Work request »
Nothing in the records below should be altered in the copy, although the pictures must be left out.

The records »
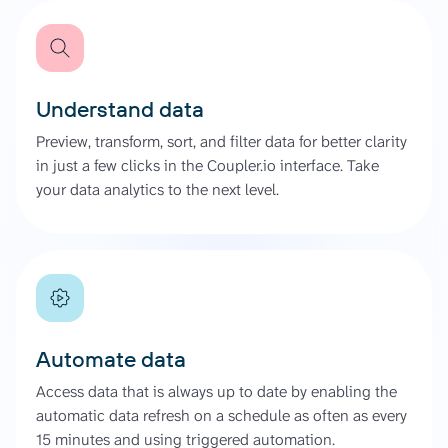
Understand data
Preview, transform, sort, and filter data for better clarity
in just a few clicks in the Coupler.io interface. Take
your data analytics to the next level.
Automate data
Access data that is always up to date by enabling the
automatic data refresh on a schedule as often as every
15 minutes and using triggered automation.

Finished exercise »
Understand data
Preview, transform, sort, and filter data for better clarity
in just a few clicks in the Coupler.io interface. Take
your data analytics to the next level.
Automate data
Access data that is always up to date by enabling the
automatic data refresh on a schedule as often as every
15 minutes and using triggered automation.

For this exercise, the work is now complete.